HIAS Applauds New Common Sense Approach to Terrorism Inadmissibility Grounds for Refugees
Jun 19, 2015
(New York, NY) – The Patriot Act’s overly broad definitions of “terrorist activity” and “terrorist group” that have unjustly prevented thousands of refugees—who do not pose a threat to the United States—from receiving protection in the United States will no longer be applied to certain refugees, according to an announcement Wednesday by Secretary of State John Kerry and Secretary of Homeland Security Jeh Johnson.
Terrorism-related inadmissibility grounds—known as the “TRIG” bars—affect thousands of refugees who have fought oppression around the world or who interact in the smallest of ways or even unintentionally with individuals and groups engaged in resistance. Under the new policy, “routine commercial transactions,” humanitarian assistance, or support provided under pressure will not necessarily bar a refugee from being granted protection in the United States. In addition, TRIG bars will not apply to individuals who provided “insignificant” or “limited” material support to an undesignated terrorist group or a member of such a group.
This change is also likely to remove legal obstacles for some particularly vulnerable Syrian refugees, including women and children.

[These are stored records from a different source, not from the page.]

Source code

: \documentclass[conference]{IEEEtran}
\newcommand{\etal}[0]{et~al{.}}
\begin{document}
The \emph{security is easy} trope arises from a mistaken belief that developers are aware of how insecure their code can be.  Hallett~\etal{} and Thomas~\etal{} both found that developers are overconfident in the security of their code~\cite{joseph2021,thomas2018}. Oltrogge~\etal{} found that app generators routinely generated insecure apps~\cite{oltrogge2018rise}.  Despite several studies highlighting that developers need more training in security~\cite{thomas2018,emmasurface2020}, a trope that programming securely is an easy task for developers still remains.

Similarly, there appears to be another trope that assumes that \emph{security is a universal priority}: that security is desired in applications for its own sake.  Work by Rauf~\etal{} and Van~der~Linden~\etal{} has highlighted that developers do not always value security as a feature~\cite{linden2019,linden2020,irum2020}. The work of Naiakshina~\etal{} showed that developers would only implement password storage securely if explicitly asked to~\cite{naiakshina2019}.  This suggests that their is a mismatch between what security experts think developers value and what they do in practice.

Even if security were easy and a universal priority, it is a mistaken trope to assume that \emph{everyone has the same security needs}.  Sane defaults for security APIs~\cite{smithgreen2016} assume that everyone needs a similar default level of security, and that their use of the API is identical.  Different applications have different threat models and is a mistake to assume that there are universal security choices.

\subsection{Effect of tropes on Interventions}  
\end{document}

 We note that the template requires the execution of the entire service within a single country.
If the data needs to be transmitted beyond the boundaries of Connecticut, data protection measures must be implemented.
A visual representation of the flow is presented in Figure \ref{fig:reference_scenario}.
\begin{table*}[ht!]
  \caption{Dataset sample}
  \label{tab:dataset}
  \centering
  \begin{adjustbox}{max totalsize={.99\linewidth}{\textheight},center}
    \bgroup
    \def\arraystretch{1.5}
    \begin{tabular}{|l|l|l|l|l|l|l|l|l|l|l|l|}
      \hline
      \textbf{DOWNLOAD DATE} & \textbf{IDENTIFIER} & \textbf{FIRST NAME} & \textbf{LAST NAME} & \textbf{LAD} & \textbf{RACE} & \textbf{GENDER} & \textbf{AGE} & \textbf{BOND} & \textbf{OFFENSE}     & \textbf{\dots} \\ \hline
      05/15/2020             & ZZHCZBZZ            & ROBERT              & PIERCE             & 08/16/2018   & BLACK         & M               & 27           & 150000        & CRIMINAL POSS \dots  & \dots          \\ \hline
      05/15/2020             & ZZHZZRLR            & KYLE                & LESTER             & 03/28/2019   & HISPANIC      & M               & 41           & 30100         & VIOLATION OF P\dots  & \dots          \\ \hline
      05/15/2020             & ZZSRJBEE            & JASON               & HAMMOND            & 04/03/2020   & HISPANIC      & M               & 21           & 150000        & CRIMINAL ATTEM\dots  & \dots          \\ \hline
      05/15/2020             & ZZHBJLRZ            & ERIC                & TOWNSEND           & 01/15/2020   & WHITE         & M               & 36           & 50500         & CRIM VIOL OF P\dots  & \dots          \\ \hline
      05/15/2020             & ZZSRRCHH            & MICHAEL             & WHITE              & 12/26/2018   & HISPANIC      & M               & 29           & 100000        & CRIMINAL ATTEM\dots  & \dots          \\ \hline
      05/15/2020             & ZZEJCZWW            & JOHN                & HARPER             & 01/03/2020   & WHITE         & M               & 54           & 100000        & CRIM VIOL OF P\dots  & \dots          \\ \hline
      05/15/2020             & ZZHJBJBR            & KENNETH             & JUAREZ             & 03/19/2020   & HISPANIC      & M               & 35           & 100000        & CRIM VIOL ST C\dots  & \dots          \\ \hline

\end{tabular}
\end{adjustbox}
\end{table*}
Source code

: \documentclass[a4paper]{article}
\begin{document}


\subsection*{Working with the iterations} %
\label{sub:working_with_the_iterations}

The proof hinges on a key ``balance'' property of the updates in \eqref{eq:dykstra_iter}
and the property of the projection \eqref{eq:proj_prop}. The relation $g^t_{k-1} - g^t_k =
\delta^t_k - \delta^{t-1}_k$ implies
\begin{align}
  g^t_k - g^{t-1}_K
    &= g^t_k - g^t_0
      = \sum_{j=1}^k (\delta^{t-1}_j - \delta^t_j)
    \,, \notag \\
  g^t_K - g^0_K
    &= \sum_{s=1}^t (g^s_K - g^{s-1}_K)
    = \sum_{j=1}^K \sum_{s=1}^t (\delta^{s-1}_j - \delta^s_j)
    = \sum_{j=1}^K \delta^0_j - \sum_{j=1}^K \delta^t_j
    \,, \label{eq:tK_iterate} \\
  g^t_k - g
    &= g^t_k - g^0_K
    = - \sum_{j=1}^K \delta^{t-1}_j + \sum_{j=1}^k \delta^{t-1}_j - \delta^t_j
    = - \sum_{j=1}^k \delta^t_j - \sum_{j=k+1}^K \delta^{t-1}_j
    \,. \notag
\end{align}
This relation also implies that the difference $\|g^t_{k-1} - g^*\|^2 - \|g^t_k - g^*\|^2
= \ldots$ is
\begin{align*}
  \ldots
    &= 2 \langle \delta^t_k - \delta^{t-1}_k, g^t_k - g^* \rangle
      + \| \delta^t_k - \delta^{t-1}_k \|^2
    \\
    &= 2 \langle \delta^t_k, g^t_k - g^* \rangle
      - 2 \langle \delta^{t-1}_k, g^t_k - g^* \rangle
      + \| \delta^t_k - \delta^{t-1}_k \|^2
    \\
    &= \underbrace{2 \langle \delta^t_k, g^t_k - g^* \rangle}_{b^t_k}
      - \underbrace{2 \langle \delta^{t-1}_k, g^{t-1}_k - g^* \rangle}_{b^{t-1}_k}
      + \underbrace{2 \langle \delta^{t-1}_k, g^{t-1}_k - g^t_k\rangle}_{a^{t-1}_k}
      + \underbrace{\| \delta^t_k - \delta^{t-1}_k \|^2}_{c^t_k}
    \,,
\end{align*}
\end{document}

“While the new exemptions will not completely resolve the problem presented by the overly broad terrorism bars, and some refugees will continue to be unfairly labeled as “terrorists,” it could help many refugees and asylum seekers who have been waiting for as long as a decade to obtain permanent residence and bring their spouse and children to the United States,” said Mark Hetfield, HIAS President and CEO.